→ Data provided
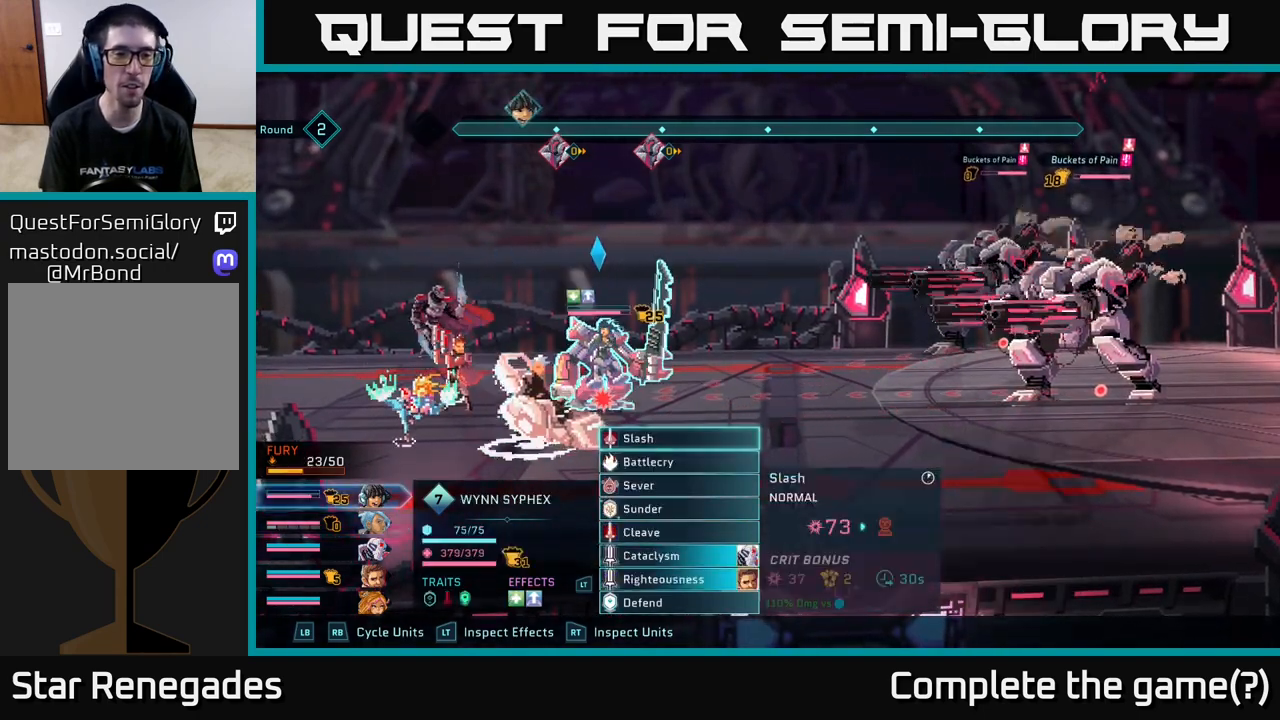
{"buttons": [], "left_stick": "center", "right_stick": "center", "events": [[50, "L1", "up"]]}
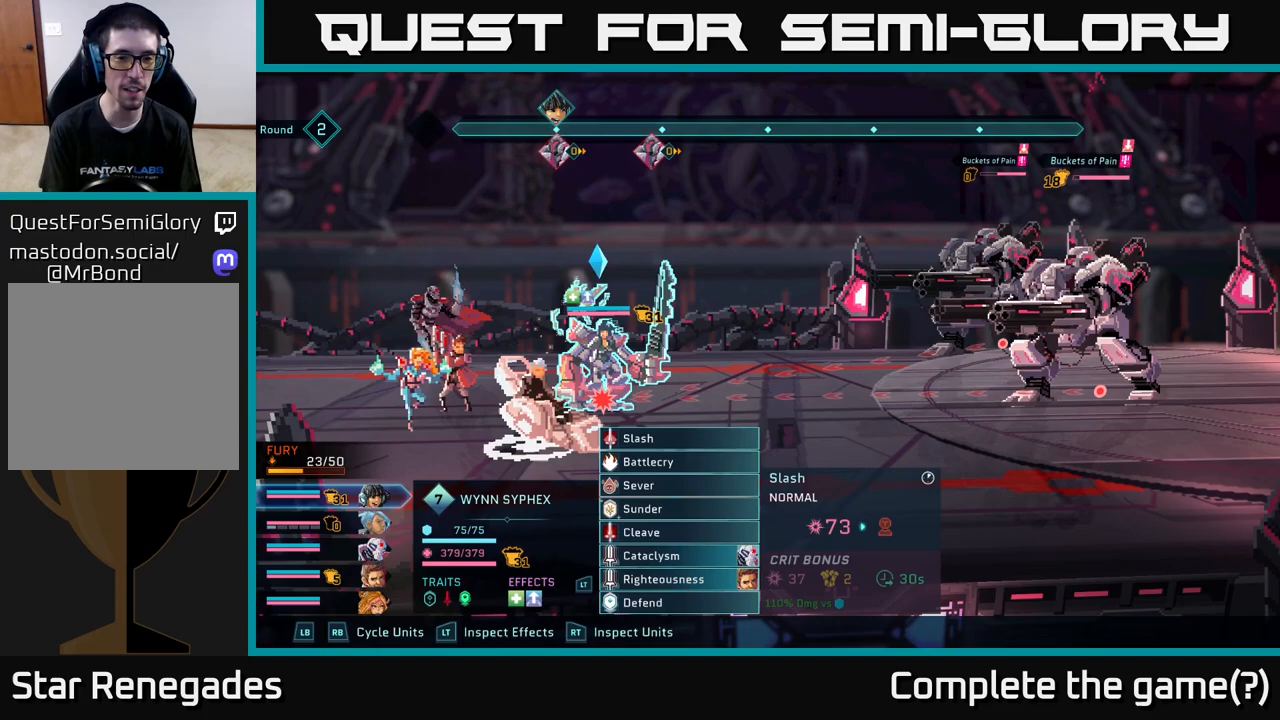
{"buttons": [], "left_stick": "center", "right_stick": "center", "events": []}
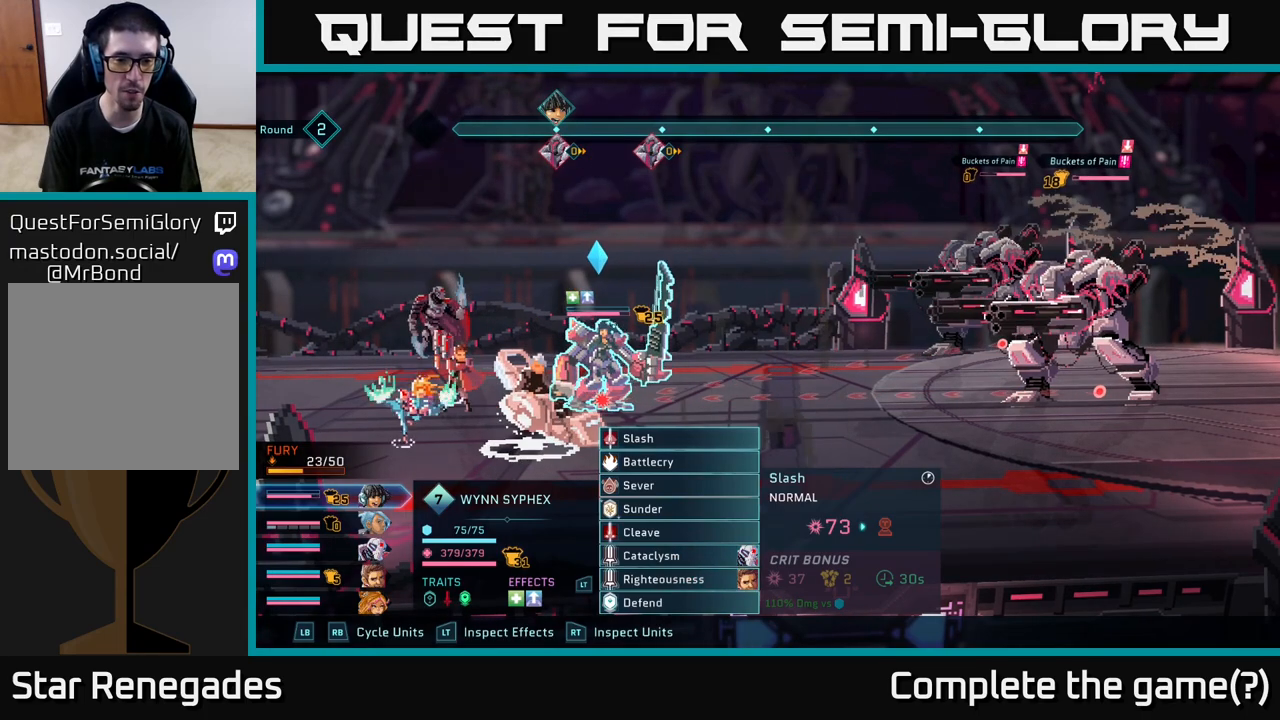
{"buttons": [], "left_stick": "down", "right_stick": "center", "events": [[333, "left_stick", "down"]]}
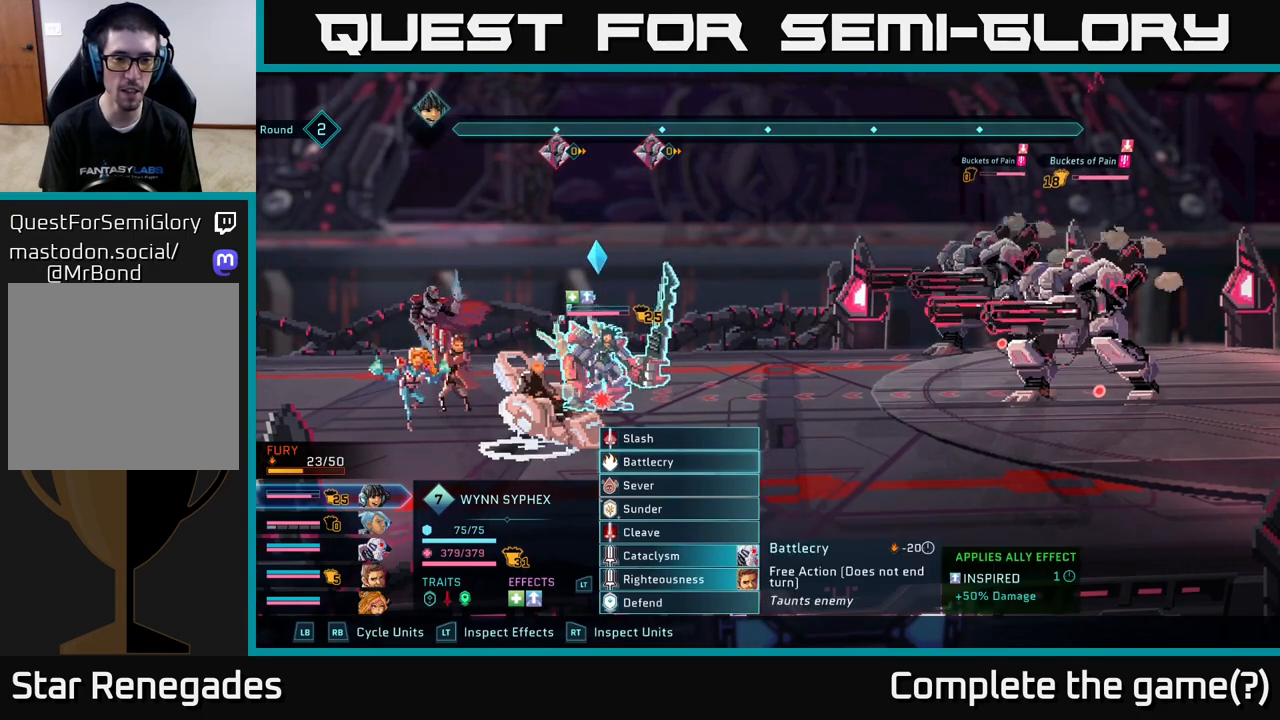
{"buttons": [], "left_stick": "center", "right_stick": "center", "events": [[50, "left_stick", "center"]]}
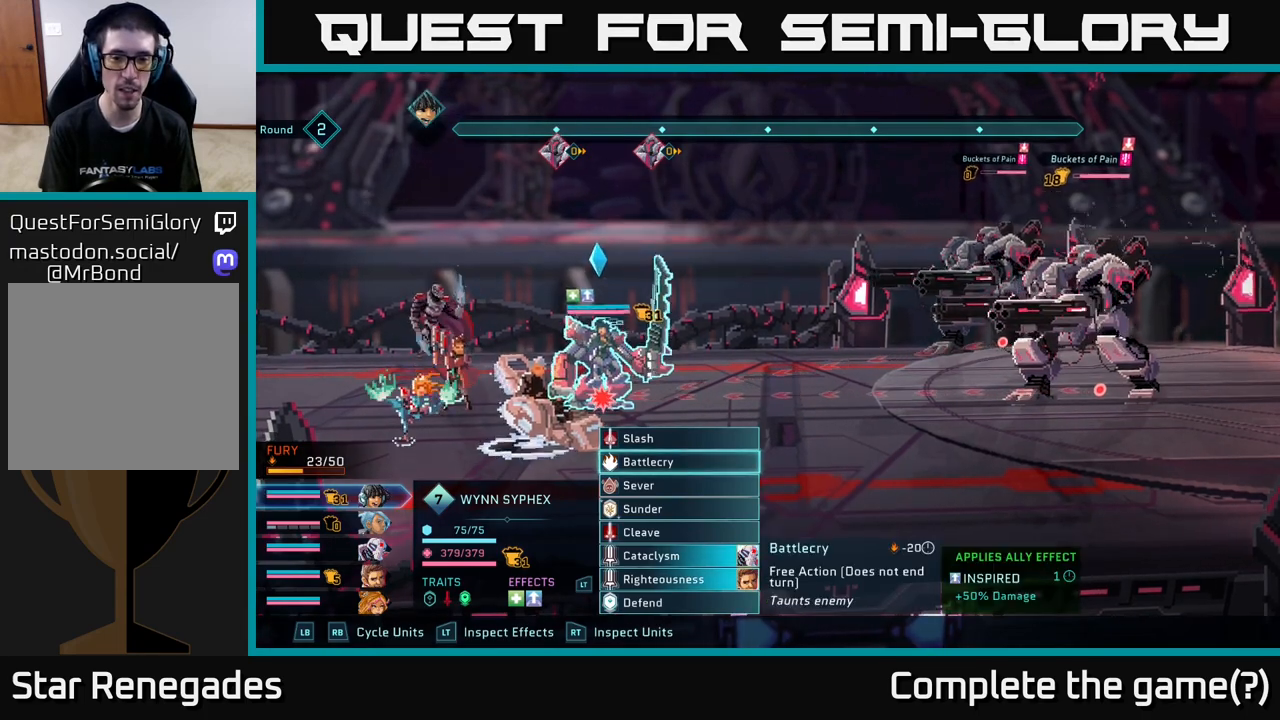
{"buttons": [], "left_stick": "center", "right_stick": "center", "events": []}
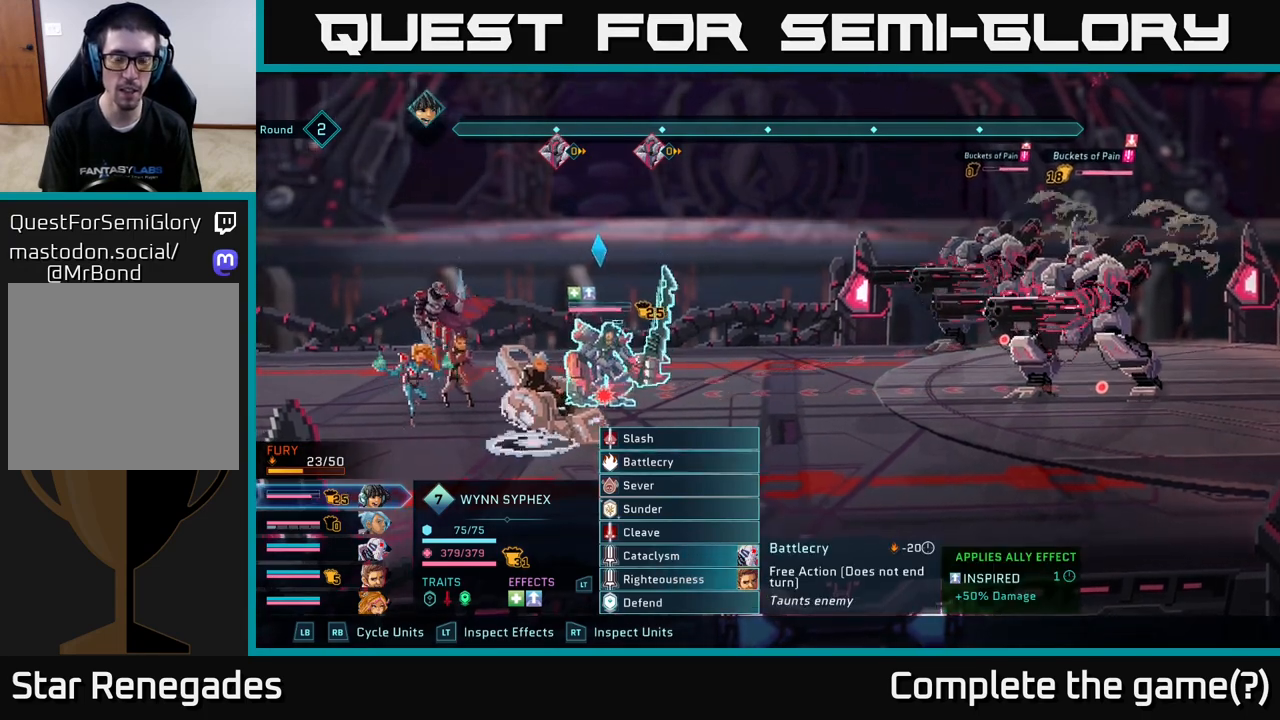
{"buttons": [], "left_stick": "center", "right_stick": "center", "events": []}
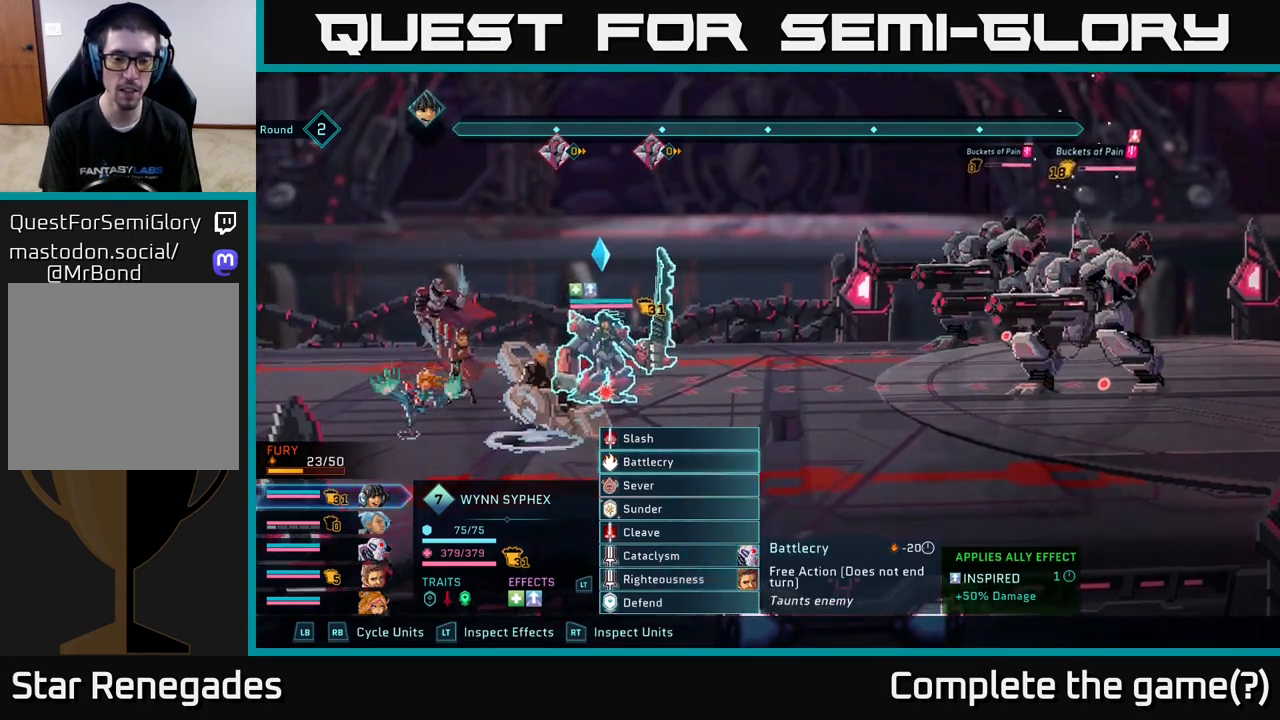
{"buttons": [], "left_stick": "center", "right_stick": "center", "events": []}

→ Task requirements
Every line of the data should be copied as it stands, without the images.

→ Expected output
{"buttons": [], "left_stick": "center", "right_stick": "center", "events": [[50, "L1", "up"]]}
{"buttons": [], "left_stick": "center", "right_stick": "center", "events": []}
{"buttons": [], "left_stick": "down", "right_stick": "center", "events": [[333, "left_stick", "down"]]}
{"buttons": [], "left_stick": "center", "right_stick": "center", "events": [[50, "left_stick", "center"]]}
{"buttons": [], "left_stick": "center", "right_stick": "center", "events": []}
{"buttons": [], "left_stick": "center", "right_stick": "center", "events": []}
{"buttons": [], "left_stick": "center", "right_stick": "center", "events": []}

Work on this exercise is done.